As you see above, cochineal bugs are small creatures that look like cactus seeds (and initially mistaken for them). In Oaxaca, our artisan-host started his demonstration of rug weaving by throwing a handful of dried cochineal bugs into stone metate which he ground to a powder using a stone rolling pin. Apparently you don’t use them alive or newly-dead. Just dried. Ground, it brings out their dark brick red color. If your curiosity has been piqued by these fascinating bugs, here’s a good quick source: Color me Carmine: Cochineal bugs in our food and drink.

Our artisan-host put a bit of ground bugs into an acidified solution, which immediately turned bright red orange. Then, he dispersed another pinch into an alkalized solution, which turned purplish red. Oaxacan rug weavers use other plant parts—flowers, barks, and roots—to produce colors like yellows and blues.

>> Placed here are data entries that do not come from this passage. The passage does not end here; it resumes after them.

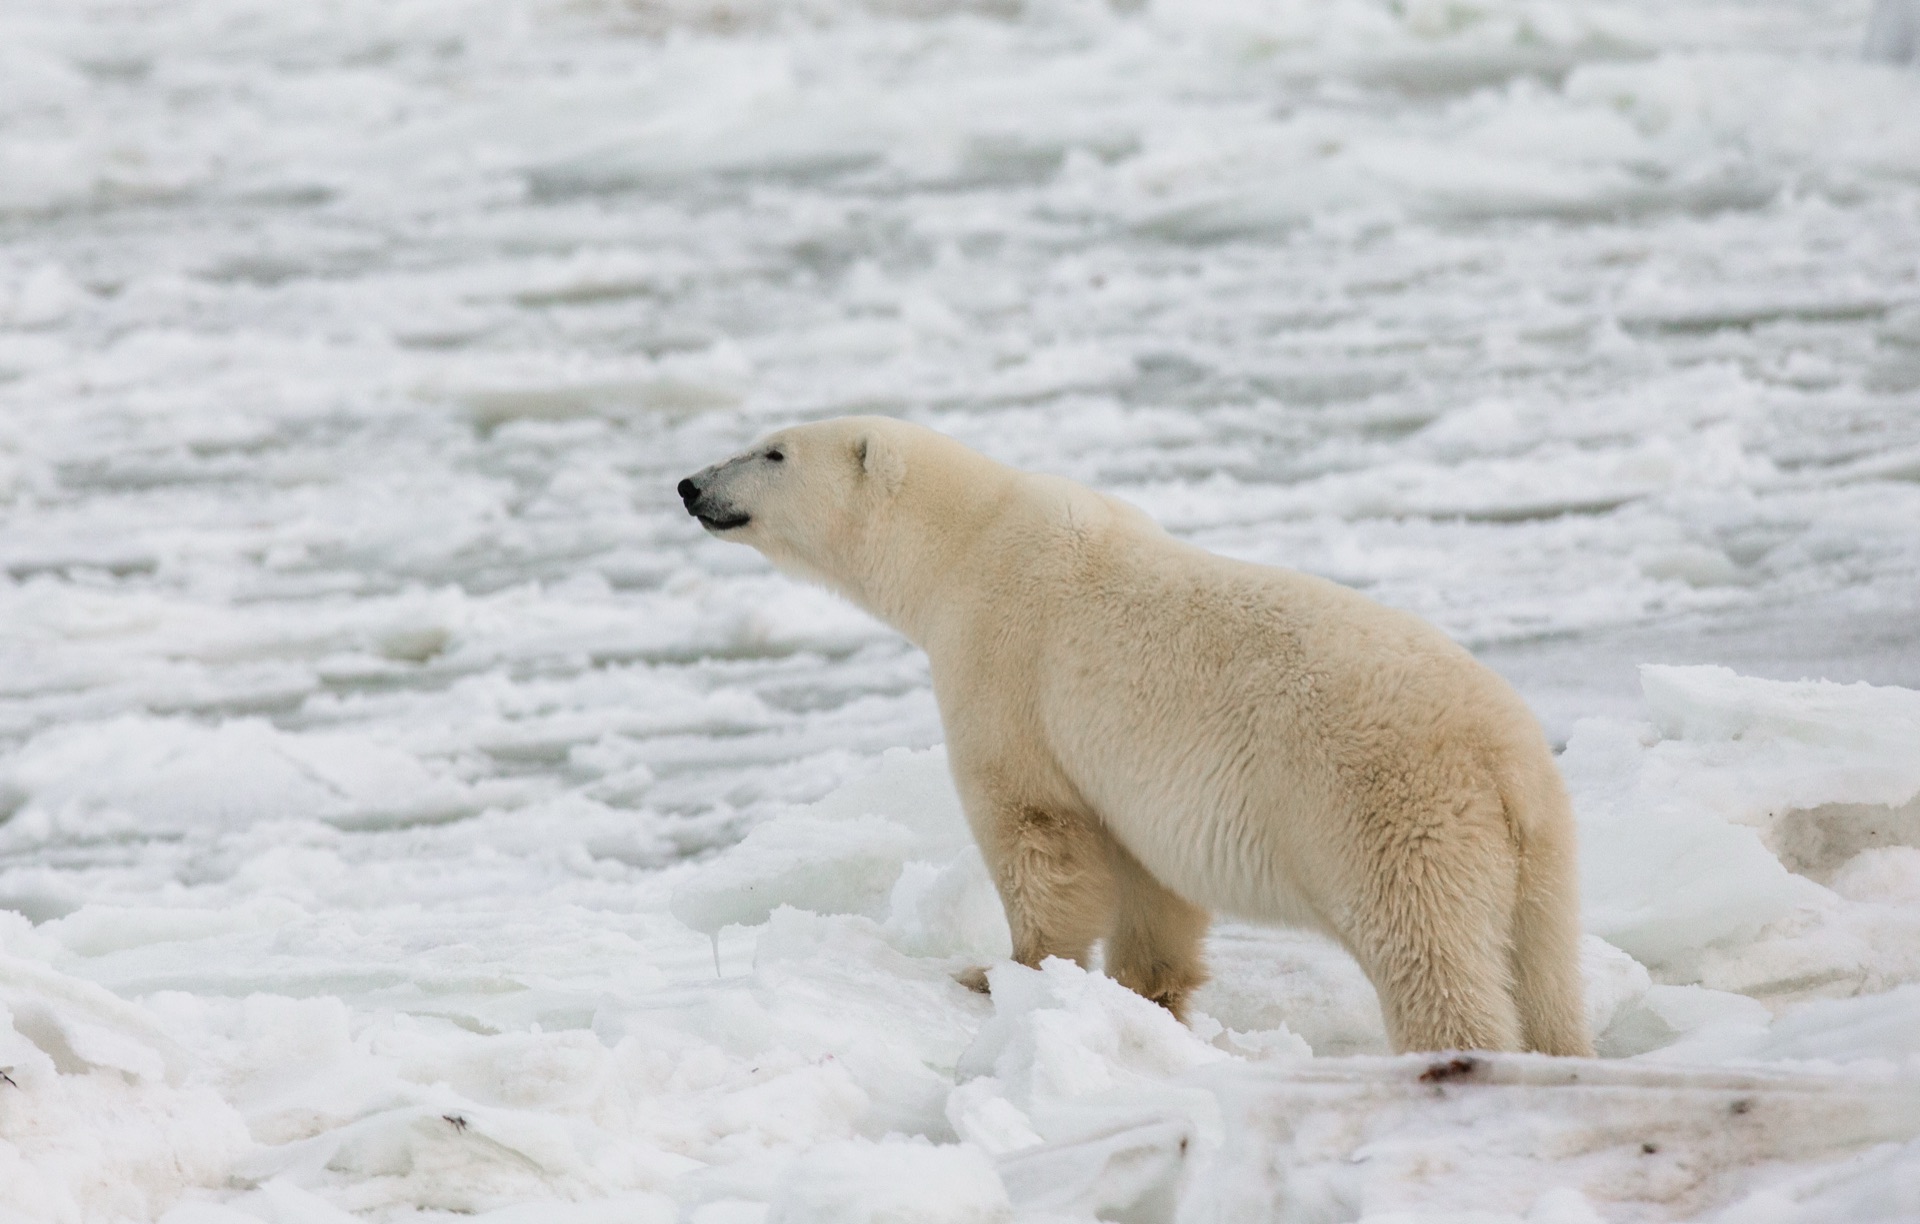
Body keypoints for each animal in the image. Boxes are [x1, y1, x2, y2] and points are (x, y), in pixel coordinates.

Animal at [678, 416, 1592, 1056]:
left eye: (772, 453)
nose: (688, 484)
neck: (966, 544)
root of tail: (1506, 764)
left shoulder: (1004, 664)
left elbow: (1034, 831)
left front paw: (998, 973)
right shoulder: (1136, 782)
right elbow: (1152, 882)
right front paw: (1144, 998)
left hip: (1389, 815)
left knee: (1429, 957)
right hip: (1540, 854)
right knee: (1540, 965)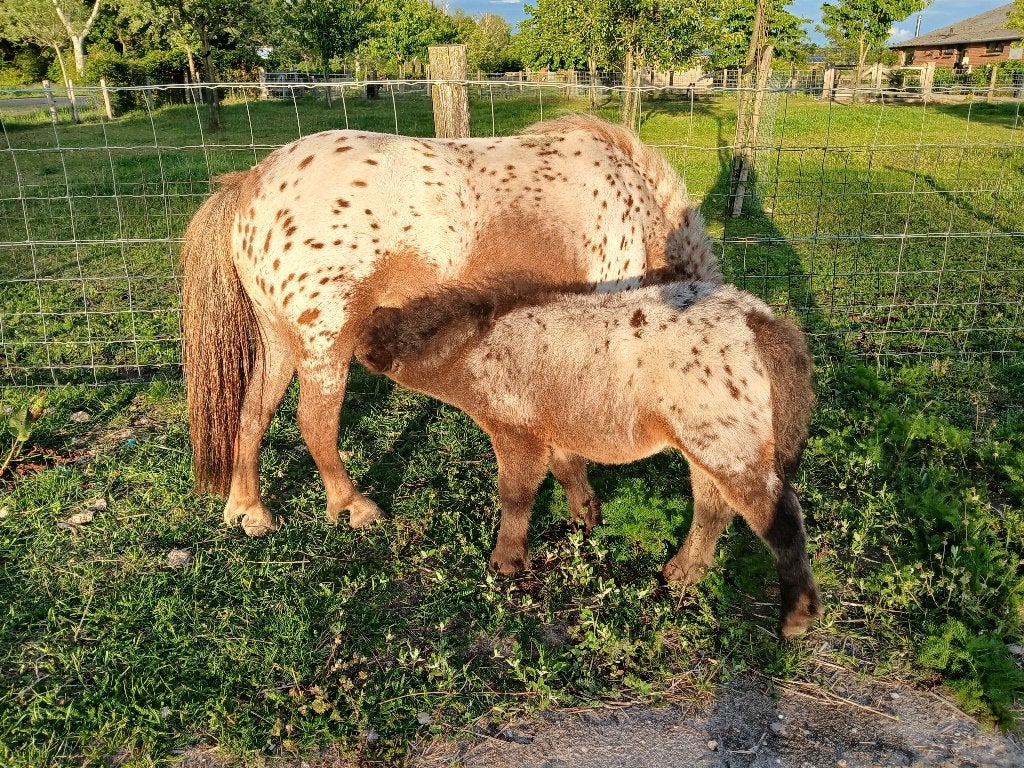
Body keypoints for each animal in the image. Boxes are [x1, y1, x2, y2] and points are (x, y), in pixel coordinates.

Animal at [181, 115, 720, 537]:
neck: (640, 213)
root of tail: (252, 180)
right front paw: (583, 507)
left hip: (280, 340)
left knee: (253, 413)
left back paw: (249, 511)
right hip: (326, 340)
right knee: (314, 423)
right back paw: (354, 506)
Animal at [354, 280, 821, 637]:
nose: (356, 347)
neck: (474, 347)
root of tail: (761, 321)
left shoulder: (516, 432)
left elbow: (515, 494)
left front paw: (506, 561)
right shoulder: (554, 429)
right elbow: (568, 470)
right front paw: (587, 518)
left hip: (729, 447)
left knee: (778, 516)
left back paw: (797, 618)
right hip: (705, 445)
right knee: (712, 508)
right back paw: (683, 570)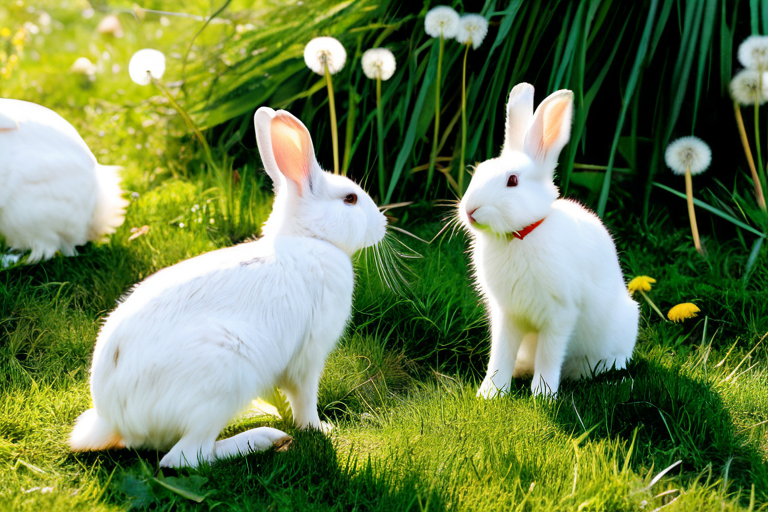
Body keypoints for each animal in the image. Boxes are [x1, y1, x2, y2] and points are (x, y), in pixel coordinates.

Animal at [69, 107, 387, 468]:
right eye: (350, 199)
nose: (382, 224)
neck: (310, 238)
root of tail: (114, 420)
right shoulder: (308, 357)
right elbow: (304, 399)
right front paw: (320, 429)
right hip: (224, 378)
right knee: (186, 456)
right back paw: (264, 438)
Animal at [459, 83, 639, 398]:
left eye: (513, 181)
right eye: (478, 172)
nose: (471, 210)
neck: (519, 236)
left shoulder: (560, 315)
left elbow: (549, 354)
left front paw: (542, 395)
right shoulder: (507, 314)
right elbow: (500, 355)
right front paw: (491, 393)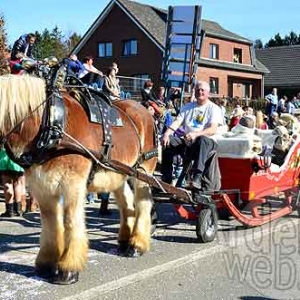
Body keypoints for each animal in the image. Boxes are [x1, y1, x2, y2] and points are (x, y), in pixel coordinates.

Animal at [0, 74, 158, 284]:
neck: (50, 124)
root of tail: (144, 111)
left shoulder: (73, 184)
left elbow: (70, 221)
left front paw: (68, 268)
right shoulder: (42, 187)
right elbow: (50, 223)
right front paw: (46, 263)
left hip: (144, 171)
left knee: (142, 204)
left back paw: (137, 244)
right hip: (118, 173)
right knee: (126, 203)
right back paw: (125, 241)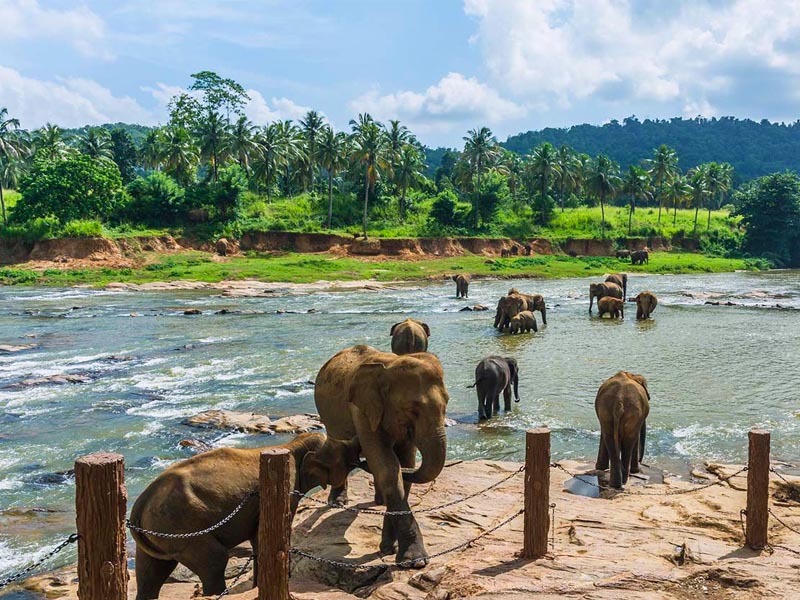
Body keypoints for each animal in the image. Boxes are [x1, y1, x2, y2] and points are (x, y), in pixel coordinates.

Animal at [129, 434, 360, 596]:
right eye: (347, 458)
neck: (294, 444)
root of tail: (139, 504)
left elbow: (258, 539)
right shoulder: (289, 488)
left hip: (160, 533)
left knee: (149, 573)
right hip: (183, 529)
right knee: (215, 559)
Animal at [314, 346, 450, 568]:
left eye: (447, 404)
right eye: (412, 409)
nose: (358, 456)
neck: (390, 364)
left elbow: (405, 465)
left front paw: (389, 548)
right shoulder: (361, 410)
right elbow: (389, 468)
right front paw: (414, 561)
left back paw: (378, 500)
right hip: (328, 416)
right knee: (337, 447)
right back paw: (337, 502)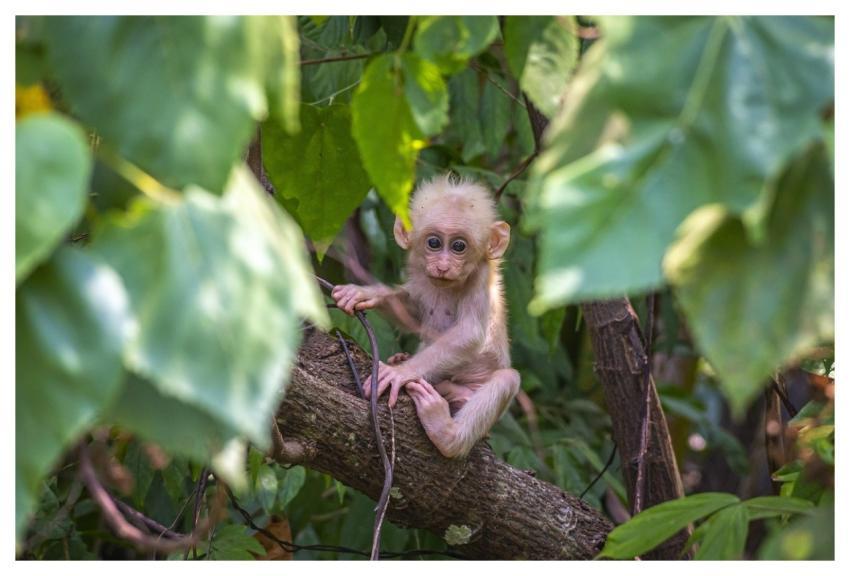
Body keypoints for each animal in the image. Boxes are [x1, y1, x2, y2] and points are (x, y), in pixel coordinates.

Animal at [332, 174, 520, 458]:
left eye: (459, 246)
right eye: (434, 243)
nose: (443, 266)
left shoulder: (481, 277)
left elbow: (470, 332)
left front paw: (400, 373)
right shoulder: (421, 272)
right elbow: (413, 311)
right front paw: (366, 293)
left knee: (508, 378)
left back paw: (446, 433)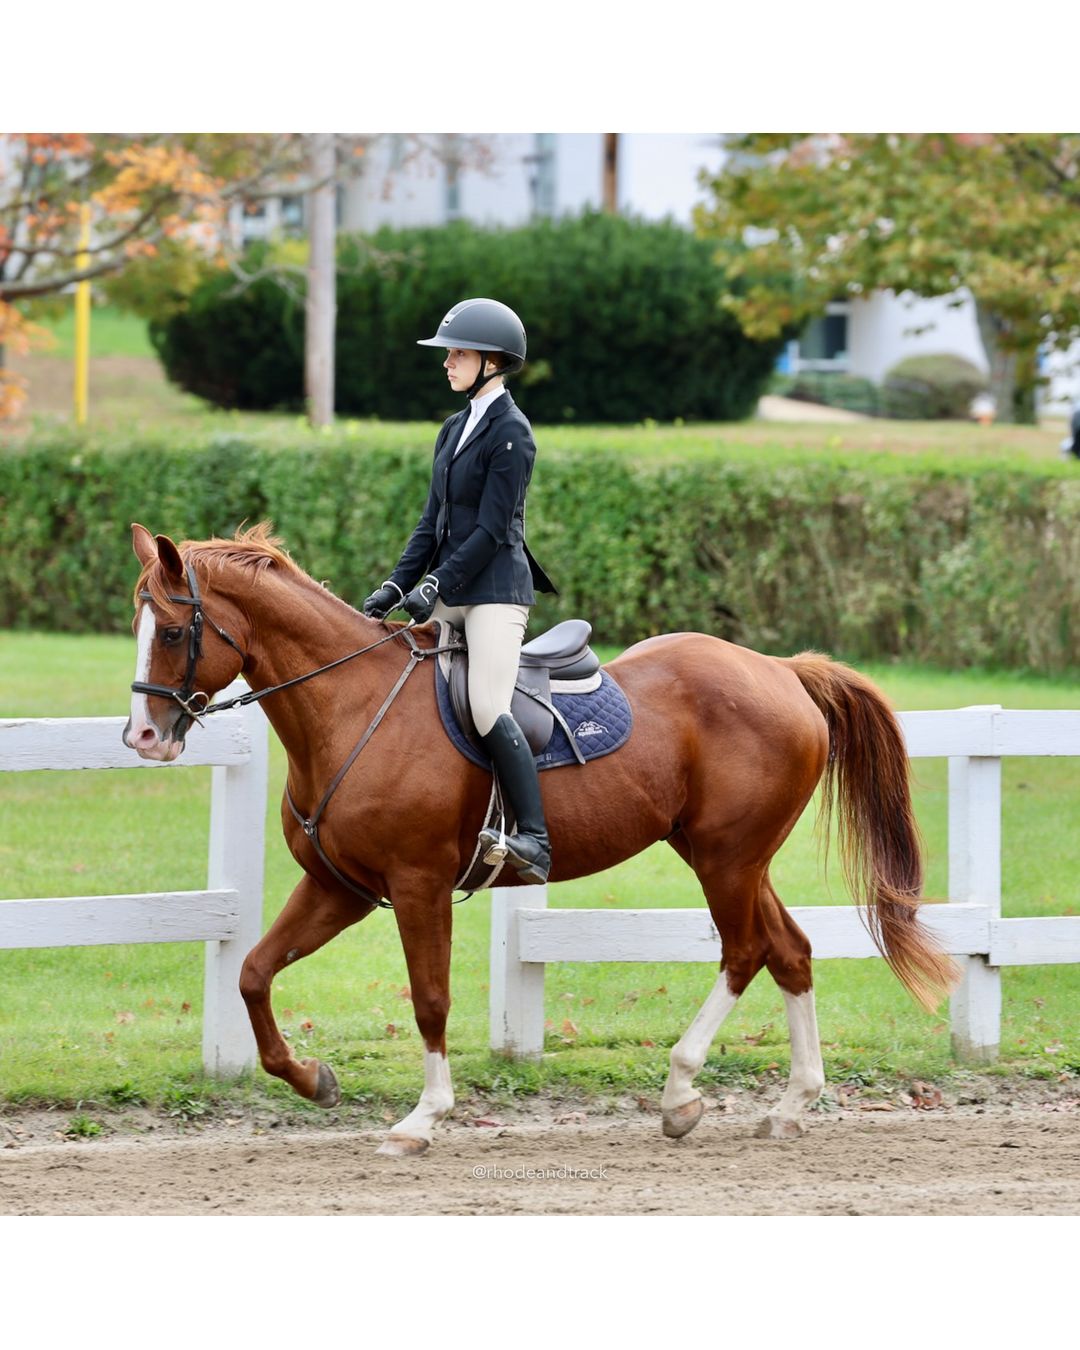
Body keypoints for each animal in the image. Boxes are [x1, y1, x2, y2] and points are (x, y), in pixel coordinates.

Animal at [124, 522, 958, 1157]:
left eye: (174, 631)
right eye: (138, 628)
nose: (142, 738)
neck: (351, 705)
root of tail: (782, 671)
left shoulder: (418, 885)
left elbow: (430, 998)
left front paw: (423, 1118)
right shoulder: (340, 886)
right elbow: (253, 974)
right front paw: (313, 1079)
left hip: (729, 858)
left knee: (746, 951)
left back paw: (680, 1089)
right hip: (727, 855)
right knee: (790, 951)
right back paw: (790, 1104)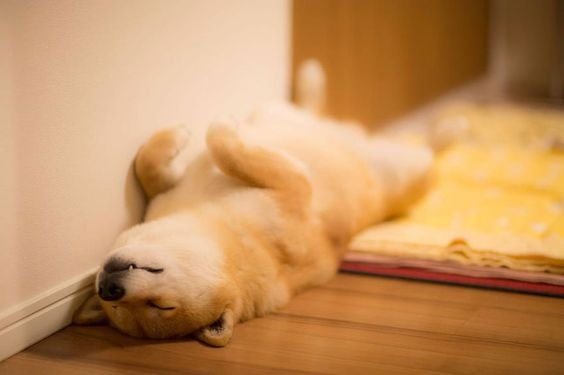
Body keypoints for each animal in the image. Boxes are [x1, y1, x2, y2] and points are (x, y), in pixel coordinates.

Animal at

In addition to rugs, Oaxaca is known for black pottery, hand-embroidered textiles, and whimsical, brightly-painted wooden creatures called alebrijes. Created only since the 1930s from the dreams of Mexican folk artist Pedro Linares, alebrijes are not really a traditional craft. But they can be stunning souvenirs or gifts.

Native crafts aren’t the only pride of Oaxaca. It has produced a few of the best-known Mexican artists, notably Rufino Tamayo. We met another artist putting his work up at a gallery. He acknowledged being “muy conocido” and has exhibited several times in San Francisco. He has the very un-Oaxacan name of Didier on account of his French ancestry.

The Spaniards conquered Mexico, staying three hundred years. They left a lasting legacy of Catholicism that deeply spiritual Zapotecs and Mixtas (most of the population) adopted. But they’ve infused that faith with their native traditions.

We were treated to a couple of processions on the streets of the old centro historico. Locals told us this happened often because this was how Oaxaqueñans honor their saints.

One procession was particularly colorful and festive. All kinds of lilies, roses and dahlias in vibrant shades of red, yellow and orange sat atop baskets on the heads of women in native costumes of loose white muslins embroidered with equally colorful flowers. Men sauntered toward spectators, offering plastic cups of mezcal. A decorated car threw candies at the crowd.

Religion gave an occasion to celebrate and celebrations were not limited to processions. At the Zocalo, the town square, a few people were handing out flyers for a free concert—one that surprised us. A Schubert mass and Handel’s Messiah in the beautiful church of Santo Domingo.

We hurried to the place and were glad we did. It was an amazing experience. The acoustics was the best we have had in a church maybe because of the colorful embossed decorations that covered nearly every inch of the walls and the high ceiling of the church. The director had impeccable credentials and his choir sang its heart out in a rousing, evocative Hallelujah.

The rich cultural life in Oaxaca also includes Teatro Macedonio Alcala where we watched a modern dance performance of Carmen and met a young couple from Poland. The production had an enticing, sensual Carmen and a contemporary interpretation of the Opera that made the dance quite compelling and a joy to watch.

We met the Polish couple, by coincidence, the next night when they called to us as they were languidly passing time over beer at a sidewalk café at the Zocalo. We spent a few hours in lively conversation. He spoke very good English, was well-informed, and had strong opinions. And, of course, he works for an American company in Warsaw.

It goes without saying that we had a wonderful cultural visit in Oaxaca.